Universal temperature corrections to Fermi liquid theory in an interacting electron system

TL;DR

This paper analytically derives the temperature dependence of effective mass and quasiparticle renormalization in an electron liquid with Coulomb interactions, revealing universal, dimension-specific temperature corrections and non-monotonic behavior in two dimensions.

Contribution

It provides the first analytical calculation of temperature corrections to effective mass and quasiparticle renormalization in Coulomb-interacting electron liquids in 2D and 3D, including universal coefficients.

Findings

Linear temperature correction to effective mass in 2D.

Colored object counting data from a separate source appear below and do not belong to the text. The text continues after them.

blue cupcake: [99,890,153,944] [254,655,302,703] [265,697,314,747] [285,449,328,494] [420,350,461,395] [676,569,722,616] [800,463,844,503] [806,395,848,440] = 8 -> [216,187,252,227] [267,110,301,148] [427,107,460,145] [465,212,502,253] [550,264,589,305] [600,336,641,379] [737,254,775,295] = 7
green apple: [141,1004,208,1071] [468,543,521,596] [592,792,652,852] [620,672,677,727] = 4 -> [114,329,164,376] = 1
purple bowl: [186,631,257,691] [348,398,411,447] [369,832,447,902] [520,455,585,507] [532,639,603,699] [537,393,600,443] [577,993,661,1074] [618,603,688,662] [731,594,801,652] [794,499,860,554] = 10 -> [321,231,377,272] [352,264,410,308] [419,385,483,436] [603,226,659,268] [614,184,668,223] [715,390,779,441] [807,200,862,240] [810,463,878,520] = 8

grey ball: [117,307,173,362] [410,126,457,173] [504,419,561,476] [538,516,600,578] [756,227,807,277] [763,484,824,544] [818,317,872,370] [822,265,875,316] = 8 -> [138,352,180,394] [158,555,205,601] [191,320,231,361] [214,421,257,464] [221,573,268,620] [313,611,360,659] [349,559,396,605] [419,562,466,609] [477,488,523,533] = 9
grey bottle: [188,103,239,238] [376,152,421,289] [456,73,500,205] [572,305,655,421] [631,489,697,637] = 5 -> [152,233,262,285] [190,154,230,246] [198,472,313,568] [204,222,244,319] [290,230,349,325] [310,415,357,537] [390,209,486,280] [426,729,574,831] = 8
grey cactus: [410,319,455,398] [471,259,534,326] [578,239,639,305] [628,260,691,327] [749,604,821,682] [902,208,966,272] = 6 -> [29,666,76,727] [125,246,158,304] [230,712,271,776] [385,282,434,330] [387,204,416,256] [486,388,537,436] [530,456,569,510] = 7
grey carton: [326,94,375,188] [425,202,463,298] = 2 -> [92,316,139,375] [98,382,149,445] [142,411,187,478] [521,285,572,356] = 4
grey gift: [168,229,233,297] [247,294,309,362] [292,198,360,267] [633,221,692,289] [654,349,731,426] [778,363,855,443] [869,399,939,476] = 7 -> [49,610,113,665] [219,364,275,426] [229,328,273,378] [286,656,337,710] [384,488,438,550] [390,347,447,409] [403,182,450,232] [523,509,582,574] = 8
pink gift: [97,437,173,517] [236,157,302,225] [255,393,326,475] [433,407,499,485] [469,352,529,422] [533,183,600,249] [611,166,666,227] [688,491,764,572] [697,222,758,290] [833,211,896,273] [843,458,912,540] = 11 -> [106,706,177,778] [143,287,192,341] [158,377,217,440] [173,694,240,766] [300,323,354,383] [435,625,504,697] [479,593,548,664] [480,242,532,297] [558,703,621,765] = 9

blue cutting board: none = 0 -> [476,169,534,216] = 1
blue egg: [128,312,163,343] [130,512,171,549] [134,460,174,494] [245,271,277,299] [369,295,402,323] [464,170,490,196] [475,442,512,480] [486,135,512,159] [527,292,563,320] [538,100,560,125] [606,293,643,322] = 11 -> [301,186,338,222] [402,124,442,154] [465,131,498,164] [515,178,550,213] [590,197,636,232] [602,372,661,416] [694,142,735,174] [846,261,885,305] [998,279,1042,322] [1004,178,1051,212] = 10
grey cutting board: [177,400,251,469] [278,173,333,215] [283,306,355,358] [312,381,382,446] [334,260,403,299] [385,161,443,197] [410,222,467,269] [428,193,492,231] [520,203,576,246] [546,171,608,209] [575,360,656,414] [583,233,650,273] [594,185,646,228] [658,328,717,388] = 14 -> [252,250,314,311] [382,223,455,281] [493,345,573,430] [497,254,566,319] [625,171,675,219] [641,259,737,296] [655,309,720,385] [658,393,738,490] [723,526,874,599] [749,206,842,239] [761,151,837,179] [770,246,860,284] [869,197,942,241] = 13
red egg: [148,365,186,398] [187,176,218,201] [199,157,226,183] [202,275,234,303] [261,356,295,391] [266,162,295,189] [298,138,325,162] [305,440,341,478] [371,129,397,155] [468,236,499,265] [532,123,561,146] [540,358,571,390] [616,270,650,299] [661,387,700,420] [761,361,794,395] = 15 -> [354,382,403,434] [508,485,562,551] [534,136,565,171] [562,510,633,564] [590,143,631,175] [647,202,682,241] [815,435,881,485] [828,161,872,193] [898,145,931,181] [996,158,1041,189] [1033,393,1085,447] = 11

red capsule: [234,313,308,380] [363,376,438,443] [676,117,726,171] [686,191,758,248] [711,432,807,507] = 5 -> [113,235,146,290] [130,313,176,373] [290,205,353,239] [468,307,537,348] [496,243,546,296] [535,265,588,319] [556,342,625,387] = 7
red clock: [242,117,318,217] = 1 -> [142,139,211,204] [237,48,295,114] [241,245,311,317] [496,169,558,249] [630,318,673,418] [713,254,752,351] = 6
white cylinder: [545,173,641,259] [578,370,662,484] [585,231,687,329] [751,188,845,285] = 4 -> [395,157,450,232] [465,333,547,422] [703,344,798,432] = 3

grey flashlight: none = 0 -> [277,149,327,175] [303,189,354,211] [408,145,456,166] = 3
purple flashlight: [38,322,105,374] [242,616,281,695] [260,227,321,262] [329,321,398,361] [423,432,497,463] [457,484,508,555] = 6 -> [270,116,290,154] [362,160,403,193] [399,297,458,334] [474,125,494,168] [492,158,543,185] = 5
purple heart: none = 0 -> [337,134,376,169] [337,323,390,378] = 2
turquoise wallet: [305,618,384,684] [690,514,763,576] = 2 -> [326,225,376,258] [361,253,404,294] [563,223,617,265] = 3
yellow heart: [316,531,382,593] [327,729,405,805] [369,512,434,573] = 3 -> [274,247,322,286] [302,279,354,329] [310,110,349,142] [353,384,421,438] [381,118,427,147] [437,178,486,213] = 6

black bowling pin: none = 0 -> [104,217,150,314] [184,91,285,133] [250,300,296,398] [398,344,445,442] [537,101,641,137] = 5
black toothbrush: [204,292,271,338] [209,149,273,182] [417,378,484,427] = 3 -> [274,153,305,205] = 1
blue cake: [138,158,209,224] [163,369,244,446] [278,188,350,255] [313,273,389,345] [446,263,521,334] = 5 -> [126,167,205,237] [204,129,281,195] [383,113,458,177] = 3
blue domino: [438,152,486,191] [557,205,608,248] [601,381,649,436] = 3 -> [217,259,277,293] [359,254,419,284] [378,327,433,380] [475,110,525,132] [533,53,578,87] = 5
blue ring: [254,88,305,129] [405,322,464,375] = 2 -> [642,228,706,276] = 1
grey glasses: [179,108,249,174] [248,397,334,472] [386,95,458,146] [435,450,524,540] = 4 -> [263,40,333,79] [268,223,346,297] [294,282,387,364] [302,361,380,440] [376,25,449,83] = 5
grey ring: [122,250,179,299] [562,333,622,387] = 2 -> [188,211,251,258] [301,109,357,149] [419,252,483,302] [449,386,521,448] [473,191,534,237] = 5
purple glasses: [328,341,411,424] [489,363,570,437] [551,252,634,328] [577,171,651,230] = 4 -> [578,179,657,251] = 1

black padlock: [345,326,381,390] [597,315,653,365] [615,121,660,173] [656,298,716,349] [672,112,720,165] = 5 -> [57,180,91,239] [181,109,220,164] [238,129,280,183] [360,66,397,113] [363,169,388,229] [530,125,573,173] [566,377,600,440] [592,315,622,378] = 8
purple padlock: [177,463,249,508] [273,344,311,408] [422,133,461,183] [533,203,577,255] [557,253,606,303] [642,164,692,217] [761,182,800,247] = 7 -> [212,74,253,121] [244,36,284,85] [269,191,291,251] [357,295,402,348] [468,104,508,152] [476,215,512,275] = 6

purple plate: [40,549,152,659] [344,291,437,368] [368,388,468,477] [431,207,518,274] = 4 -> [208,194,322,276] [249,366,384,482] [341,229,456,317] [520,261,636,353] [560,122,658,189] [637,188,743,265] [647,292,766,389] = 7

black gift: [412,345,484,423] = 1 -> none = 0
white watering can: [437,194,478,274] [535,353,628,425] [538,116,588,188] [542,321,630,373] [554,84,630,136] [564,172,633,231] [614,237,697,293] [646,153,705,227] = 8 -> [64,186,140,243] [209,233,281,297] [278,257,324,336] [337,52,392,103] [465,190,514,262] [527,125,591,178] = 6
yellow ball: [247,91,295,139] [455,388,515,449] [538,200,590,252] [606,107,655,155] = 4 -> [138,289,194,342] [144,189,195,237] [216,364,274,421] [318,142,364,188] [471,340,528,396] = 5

T^2 Log(1/T) correction in 3D.

Non-monotonic effective mass temperature dependence in 2D.

Abstract

We calculate analytically the effective mass and the quasiparticle renormalization factor in an electron liquid with long-range Coulomb interactions between electrons in two and three dimensions in the leading order density expansion. We concentrate on the temperature dependence of the effective mass in the limit (T/T_F)<<r_s<<1 and show that the leading temperature correction is linear in two dimensions and proportional to T^2 Log(1/T) in three dimensions (positive in both cases). We explicitly calculate the coefficients, which are shown to be universal density independent parameters of the order of unity. The singular temperature corrections are due to the singularity in the dynamic dielectric function. In two dimensions, we predict a non-monotonic effective mass temperature dependence and find that the maximum occurs at a temperature T* ~ (T_F r_s)/Log(1/r_s). We also study the quasiparticle renormalization factor in both three and two dimensions.